*Tasks to carry out*.
1 – Answer these from the letter about engine-out glide speed:
(a) Who wrote the article the letter responds to?
(b) What airplane does the letter writer fly?
(c) What is that airplane's best glide speed?
2 – Carry on the letter about engine-out glide speed, picking up right after its last sentence.

*Extract to read*.
At the end of an excellent article on engine-out procedures and preparation for landing [Reality Check, April], Wally Miller states: … fly the airplane … trim for best guide speed and do not give up an inch of altitude.
I am somewhat perplexed by that statement. if you lose and engine, I always felt that you should pitch the plane up to the best glidespeed, thereby gaining altitude.
I fly a Mooney 201 which cruises at 145 to 150 KIAS. My best glide speed is 85 KIAS. If I lost an engine, I would pull the nose up and immediately trim the plane for 85 KIAS. During the pitch up and trim, I would gain several hundred of feet of altitude, which could buy me a better landing spot. I realize, of course, that the danger is that you could stall if you were not paying attention to the airspeed during the climb.

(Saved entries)

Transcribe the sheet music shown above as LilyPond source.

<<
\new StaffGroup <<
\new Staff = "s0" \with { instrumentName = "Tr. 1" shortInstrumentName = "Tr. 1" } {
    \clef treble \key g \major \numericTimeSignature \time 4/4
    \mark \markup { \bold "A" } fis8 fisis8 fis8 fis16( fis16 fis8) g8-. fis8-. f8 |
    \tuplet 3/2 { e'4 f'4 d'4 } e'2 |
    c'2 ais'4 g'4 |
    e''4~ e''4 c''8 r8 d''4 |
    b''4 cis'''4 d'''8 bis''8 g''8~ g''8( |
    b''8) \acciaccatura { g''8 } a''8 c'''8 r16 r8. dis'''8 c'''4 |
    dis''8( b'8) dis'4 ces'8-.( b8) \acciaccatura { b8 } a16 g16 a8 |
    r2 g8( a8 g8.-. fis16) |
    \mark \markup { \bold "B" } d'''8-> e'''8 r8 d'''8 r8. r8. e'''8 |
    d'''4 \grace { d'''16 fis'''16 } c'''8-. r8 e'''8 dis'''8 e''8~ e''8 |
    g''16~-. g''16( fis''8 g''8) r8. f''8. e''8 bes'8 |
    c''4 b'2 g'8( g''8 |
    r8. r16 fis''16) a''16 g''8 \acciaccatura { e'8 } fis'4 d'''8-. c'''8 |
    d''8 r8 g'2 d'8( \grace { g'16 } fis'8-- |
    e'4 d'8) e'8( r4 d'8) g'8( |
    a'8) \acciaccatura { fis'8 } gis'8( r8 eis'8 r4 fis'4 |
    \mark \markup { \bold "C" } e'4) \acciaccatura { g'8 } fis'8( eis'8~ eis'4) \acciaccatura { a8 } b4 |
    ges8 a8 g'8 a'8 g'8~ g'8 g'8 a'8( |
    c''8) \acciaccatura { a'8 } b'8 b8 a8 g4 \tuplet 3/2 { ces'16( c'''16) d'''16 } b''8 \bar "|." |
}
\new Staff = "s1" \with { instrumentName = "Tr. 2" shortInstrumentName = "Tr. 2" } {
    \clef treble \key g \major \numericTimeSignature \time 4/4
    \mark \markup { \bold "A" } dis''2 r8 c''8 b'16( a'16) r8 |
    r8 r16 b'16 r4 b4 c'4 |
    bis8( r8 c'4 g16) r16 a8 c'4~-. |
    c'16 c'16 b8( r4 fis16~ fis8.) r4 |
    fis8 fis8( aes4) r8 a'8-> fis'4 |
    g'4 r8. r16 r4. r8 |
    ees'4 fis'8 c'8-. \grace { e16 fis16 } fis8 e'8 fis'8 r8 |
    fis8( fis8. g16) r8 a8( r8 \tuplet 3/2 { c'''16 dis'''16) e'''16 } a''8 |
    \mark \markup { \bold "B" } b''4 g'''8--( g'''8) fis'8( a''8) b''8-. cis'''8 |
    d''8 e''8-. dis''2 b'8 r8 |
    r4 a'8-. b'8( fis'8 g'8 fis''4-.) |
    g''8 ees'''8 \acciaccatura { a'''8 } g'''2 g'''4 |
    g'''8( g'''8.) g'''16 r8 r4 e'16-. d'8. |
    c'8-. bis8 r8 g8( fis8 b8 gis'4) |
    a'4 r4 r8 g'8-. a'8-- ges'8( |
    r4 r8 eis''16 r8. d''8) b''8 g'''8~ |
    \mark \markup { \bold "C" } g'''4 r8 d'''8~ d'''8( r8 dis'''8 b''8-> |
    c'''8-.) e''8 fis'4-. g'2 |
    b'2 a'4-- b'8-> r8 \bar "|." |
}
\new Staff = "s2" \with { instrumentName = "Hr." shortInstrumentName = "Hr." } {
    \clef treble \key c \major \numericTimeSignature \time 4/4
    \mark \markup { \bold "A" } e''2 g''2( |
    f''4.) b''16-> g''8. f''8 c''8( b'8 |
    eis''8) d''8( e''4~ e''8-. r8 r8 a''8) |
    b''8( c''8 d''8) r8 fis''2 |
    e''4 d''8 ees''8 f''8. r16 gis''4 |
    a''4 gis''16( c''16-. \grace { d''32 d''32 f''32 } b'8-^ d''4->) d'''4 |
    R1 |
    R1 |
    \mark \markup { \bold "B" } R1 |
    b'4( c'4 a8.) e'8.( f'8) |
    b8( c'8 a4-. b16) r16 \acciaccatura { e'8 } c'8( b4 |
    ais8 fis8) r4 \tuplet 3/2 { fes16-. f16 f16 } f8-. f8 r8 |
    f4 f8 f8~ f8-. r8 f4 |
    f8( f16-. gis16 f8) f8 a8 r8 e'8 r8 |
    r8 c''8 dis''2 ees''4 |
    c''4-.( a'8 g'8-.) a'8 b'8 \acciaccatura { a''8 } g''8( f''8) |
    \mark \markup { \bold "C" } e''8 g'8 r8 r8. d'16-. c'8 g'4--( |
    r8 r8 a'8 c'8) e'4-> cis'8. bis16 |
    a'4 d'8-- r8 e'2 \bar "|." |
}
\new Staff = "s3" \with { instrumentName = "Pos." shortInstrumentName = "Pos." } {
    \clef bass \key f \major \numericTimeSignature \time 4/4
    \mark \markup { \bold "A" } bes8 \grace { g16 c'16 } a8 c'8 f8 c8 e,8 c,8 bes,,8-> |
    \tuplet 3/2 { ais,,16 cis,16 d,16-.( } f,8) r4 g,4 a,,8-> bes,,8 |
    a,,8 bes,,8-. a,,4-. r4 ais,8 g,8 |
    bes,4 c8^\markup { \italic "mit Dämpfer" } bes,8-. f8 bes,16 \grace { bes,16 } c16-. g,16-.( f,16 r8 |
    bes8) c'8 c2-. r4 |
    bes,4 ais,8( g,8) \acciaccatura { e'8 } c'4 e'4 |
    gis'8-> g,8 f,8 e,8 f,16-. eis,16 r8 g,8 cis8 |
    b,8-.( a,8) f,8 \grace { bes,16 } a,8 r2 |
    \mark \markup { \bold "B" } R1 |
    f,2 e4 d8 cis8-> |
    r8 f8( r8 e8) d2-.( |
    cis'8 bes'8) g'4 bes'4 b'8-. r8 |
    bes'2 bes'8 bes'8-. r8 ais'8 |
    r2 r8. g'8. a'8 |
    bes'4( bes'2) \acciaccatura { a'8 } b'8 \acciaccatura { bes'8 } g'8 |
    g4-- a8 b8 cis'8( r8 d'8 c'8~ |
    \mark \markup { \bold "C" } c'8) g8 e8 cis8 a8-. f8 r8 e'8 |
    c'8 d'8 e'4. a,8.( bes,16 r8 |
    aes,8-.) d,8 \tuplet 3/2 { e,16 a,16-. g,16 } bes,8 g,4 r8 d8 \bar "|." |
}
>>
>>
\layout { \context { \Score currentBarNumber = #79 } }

*Answers given*.
1 –
(a) Wally Miller
(b) A Mooney 201
(c) 85 KIAS

2 –
-Michael Bard
Via e-mail
Mr. Miller replies: Few pilots are aeronautical engineers, but every pilot can easily find out if his or her machine has any worthwhile zoom. A reasonable test might be to: 1) set up the normal cruise speed and configuration, 2) fully retard the throttle, 3) wait 4 seconds (the FAA swimming in glue estimated pilot reaction time for situations like this), then 4) see how much zoom the aircraft has before the nose must be pushed over to establish glide speed. If the capability is there, by all means use it. In most cases, however, there will be none.
Give consideration to the maintain level flight approach for a couple of reasons. The first is visibility, the second is human nature – the way we tend to operate in emergency situations.
After noting the engine loss, lots of things should be running through the pilots mind (looking around, validating the wind, looking for hazards, moving selectors or running checklists, whatever). While all this is happening, more airspeed is being lost. How much varies depending on the airplane, pilot, circumstances, etc.
For most general aviation aircraft, the safest plan, in my view, is to maintain altitude and follow the general procedures recommended in the article. Nothing is really lost be maintaining altitude while the airspeed is decaying. Fly the airplane, pick out your spot, trim for airspeed and set up your pattern. Failing to zoom will lose you little if anything. The same cant be said of trying to zoom the wrong airplane or zooming the wrong way.
For example, trimming the airplane while pitching up would put you into stall territory if the airspeed bled off too much while you were focusing elsewhere.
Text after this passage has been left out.